Stored data entries:
━━━━━━━━━━
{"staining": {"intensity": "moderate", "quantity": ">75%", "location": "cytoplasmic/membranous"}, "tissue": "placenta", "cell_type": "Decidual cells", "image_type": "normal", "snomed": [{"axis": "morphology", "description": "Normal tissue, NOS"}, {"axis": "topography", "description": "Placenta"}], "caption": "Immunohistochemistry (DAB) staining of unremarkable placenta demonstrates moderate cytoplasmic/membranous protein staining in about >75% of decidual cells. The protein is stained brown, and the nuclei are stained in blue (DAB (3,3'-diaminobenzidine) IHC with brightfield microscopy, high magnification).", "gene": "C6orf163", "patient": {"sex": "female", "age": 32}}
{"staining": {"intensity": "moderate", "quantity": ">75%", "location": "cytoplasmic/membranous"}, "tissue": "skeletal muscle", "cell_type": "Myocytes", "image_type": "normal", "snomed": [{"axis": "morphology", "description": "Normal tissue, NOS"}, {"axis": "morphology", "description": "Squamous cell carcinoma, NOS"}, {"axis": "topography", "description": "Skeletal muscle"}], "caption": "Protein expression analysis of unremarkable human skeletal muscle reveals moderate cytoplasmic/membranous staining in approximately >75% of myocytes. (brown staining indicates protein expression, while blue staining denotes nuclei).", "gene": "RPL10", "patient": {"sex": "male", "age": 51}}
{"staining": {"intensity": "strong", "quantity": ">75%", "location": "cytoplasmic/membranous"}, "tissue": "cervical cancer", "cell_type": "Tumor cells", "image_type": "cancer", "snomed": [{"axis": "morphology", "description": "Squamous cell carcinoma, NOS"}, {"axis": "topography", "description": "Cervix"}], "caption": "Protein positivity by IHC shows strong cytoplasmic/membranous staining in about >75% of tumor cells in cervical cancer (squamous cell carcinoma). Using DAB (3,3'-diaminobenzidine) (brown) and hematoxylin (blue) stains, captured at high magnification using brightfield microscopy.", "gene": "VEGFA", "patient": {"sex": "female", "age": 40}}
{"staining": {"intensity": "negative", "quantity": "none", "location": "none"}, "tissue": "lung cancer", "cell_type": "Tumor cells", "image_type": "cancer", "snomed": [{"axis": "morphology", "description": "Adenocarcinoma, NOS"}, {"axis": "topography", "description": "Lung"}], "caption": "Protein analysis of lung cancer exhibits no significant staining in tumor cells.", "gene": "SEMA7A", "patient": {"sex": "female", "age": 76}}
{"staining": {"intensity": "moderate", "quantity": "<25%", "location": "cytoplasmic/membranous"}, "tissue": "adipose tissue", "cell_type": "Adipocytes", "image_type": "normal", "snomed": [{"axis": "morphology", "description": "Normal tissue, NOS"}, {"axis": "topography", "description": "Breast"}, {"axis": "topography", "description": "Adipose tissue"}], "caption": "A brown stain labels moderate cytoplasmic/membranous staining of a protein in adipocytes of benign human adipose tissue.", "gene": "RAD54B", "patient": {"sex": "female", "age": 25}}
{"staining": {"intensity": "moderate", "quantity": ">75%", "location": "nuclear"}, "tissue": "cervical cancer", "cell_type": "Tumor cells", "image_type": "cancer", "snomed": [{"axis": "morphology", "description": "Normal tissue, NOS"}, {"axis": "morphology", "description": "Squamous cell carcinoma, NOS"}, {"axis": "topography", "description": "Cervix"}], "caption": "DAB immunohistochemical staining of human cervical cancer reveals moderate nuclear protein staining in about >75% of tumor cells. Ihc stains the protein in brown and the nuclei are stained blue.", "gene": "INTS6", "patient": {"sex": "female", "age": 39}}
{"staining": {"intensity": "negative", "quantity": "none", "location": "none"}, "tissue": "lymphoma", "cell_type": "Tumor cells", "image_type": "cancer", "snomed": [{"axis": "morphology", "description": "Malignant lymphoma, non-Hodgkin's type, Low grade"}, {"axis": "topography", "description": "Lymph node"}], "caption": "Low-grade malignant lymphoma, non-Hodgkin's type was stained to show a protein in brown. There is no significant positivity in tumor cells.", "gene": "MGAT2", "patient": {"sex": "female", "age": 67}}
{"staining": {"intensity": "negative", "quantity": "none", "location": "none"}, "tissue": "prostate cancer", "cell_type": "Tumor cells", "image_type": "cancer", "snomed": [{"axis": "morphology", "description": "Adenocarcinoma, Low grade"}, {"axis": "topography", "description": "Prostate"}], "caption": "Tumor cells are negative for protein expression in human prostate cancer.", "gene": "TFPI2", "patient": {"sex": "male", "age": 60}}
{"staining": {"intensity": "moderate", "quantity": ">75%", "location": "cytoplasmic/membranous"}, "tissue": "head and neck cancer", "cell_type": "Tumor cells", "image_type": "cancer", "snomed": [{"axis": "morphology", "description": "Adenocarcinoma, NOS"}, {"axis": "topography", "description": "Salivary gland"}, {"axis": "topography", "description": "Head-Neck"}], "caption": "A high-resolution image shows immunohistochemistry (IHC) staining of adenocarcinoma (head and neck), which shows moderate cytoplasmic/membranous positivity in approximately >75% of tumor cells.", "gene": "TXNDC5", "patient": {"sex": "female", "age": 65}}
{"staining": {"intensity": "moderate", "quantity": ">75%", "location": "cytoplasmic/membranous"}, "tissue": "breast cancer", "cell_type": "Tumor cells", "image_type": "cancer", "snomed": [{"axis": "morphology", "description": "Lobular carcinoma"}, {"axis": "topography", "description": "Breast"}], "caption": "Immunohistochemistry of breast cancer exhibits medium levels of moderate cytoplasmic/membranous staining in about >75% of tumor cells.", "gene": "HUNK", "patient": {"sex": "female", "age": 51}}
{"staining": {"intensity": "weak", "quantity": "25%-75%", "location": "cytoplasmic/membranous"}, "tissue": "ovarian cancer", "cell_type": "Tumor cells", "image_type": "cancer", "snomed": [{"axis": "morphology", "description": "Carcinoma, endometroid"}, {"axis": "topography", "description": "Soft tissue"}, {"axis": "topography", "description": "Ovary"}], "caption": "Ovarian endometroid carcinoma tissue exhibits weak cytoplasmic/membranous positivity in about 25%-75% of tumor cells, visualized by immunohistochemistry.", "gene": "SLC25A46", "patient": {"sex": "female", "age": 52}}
━━━━━━━━━━
_Task_
The data above must be repeated in its entirety, exactly as given.

_Expected answer_
{"staining": {"intensity": "moderate", "quantity": ">75%", "location": "cytoplasmic/membranous"}, "tissue": "placenta", "cell_type": "Decidual cells", "image_type": "normal", "snomed": [{"axis": "morphology", "description": "Normal tissue, NOS"}, {"axis": "topography", "description": "Placenta"}], "caption": "Immunohistochemistry (DAB) staining of unremarkable placenta demonstrates moderate cytoplasmic/membranous protein staining in about >75% of decidual cells. The protein is stained brown, and the nuclei are stained in blue (DAB (3,3'-diaminobenzidine) IHC with brightfield microscopy, high magnification).", "gene": "C6orf163", "patient": {"sex": "female", "age": 32}}
{"staining": {"intensity": "moderate", "quantity": ">75%", "location": "cytoplasmic/membranous"}, "tissue": "skeletal muscle", "cell_type": "Myocytes", "image_type": "normal", "snomed": [{"axis": "morphology", "description": "Normal tissue, NOS"}, {"axis": "morphology", "description": "Squamous cell carcinoma, NOS"}, {"axis": "topography", "description": "Skeletal muscle"}], "caption": "Protein expression analysis of unremarkable human skeletal muscle reveals moderate cytoplasmic/membranous staining in approximately >75% of myocytes. (brown staining indicates protein expression, while blue staining denotes nuclei).", "gene": "RPL10", "patient": {"sex": "male", "age": 51}}
{"staining": {"intensity": "strong", "quantity": ">75%", "location": "cytoplasmic/membranous"}, "tissue": "cervical cancer", "cell_type": "Tumor cells", "image_type": "cancer", "snomed": [{"axis": "morphology", "description": "Squamous cell carcinoma, NOS"}, {"axis": "topography", "description": "Cervix"}], "caption": "Protein positivity by IHC shows strong cytoplasmic/membranous staining in about >75% of tumor cells in cervical cancer (squamous cell carcinoma). Using DAB (3,3'-diaminobenzidine) (brown) and hematoxylin (blue) stains, captured at high magnification using brightfield microscopy.", "gene": "VEGFA", "patient": {"sex": "female", "age": 40}}
{"staining": {"intensity": "negative", "quantity": "none", "location": "none"}, "tissue": "lung cancer", "cell_type": "Tumor cells", "image_type": "cancer", "snomed": [{"axis": "morphology", "description": "Adenocarcinoma, NOS"}, {"axis": "topography", "description": "Lung"}], "caption": "Protein analysis of lung cancer exhibits no significant staining in tumor cells.", "gene": "SEMA7A", "patient": {"sex": "female", "age": 76}}
{"staining": {"intensity": "moderate", "quantity": "<25%", "location": "cytoplasmic/membranous"}, "tissue": "adipose tissue", "cell_type": "Adipocytes", "image_type": "normal", "snomed": [{"axis": "morphology", "description": "Normal tissue, NOS"}, {"axis": "topography", "description": "Breast"}, {"axis": "topography", "description": "Adipose tissue"}], "caption": "A brown stain labels moderate cytoplasmic/membranous staining of a protein in adipocytes of benign human adipose tissue.", "gene": "RAD54B", "patient": {"sex": "female", "age": 25}}
{"staining": {"intensity": "moderate", "quantity": ">75%", "location": "nuclear"}, "tissue": "cervical cancer", "cell_type": "Tumor cells", "image_type": "cancer", "snomed": [{"axis": "morphology", "description": "Normal tissue, NOS"}, {"axis": "morphology", "description": "Squamous cell carcinoma, NOS"}, {"axis": "topography", "description": "Cervix"}], "caption": "DAB immunohistochemical staining of human cervical cancer reveals moderate nuclear protein staining in about >75% of tumor cells. Ihc stains the protein in brown and the nuclei are stained blue.", "gene": "INTS6", "patient": {"sex": "female", "age": 39}}
{"staining": {"intensity": "negative", "quantity": "none", "location": "none"}, "tissue": "lymphoma", "cell_type": "Tumor cells", "image_type": "cancer", "snomed": [{"axis": "morphology", "description": "Malignant lymphoma, non-Hodgkin's type, Low grade"}, {"axis": "topography", "description": "Lymph node"}], "caption": "Low-grade malignant lymphoma, non-Hodgkin's type was stained to show a protein in brown. There is no significant positivity in tumor cells.", "gene": "MGAT2", "patient": {"sex": "female", "age": 67}}
{"staining": {"intensity": "negative", "quantity": "none", "location": "none"}, "tissue": "prostate cancer", "cell_type": "Tumor cells", "image_type": "cancer", "snomed": [{"axis": "morphology", "description": "Adenocarcinoma, Low grade"}, {"axis": "topography", "description": "Prostate"}], "caption": "Tumor cells are negative for protein expression in human prostate cancer.", "gene": "TFPI2", "patient": {"sex": "male", "age": 60}}
{"staining": {"intensity": "moderate", "quantity": ">75%", "location": "cytoplasmic/membranous"}, "tissue": "head and neck cancer", "cell_type": "Tumor cells", "image_type": "cancer", "snomed": [{"axis": "morphology", "description": "Adenocarcinoma, NOS"}, {"axis": "topography", "description": "Salivary gland"}, {"axis": "topography", "description": "Head-Neck"}], "caption": "A high-resolution image shows immunohistochemistry (IHC) staining of adenocarcinoma (head and neck), which shows moderate cytoplasmic/membranous positivity in approximately >75% of tumor cells.", "gene": "TXNDC5", "patient": {"sex": "female", "age": 65}}
{"staining": {"intensity": "moderate", "quantity": ">75%", "location": "cytoplasmic/membranous"}, "tissue": "breast cancer", "cell_type": "Tumor cells", "image_type": "cancer", "snomed": [{"axis": "morphology", "description": "Lobular carcinoma"}, {"axis": "topography", "description": "Breast"}], "caption": "Immunohistochemistry of breast cancer exhibits medium levels of moderate cytoplasmic/membranous staining in about >75% of tumor cells.", "gene": "HUNK", "patient": {"sex": "female", "age": 51}}
{"staining": {"intensity": "weak", "quantity": "25%-75%", "location": "cytoplasmic/membranous"}, "tissue": "ovarian cancer", "cell_type": "Tumor cells", "image_type": "cancer", "snomed": [{"axis": "morphology", "description": "Carcinoma, endometroid"}, {"axis": "topography", "description": "Soft tissue"}, {"axis": "topography", "description": "Ovary"}], "caption": "Ovarian endometroid carcinoma tissue exhibits weak cytoplasmic/membranous positivity in about 25%-75% of tumor cells, visualized by immunohistochemistry.", "gene": "SLC25A46", "patient": {"sex": "female", "age": 52}}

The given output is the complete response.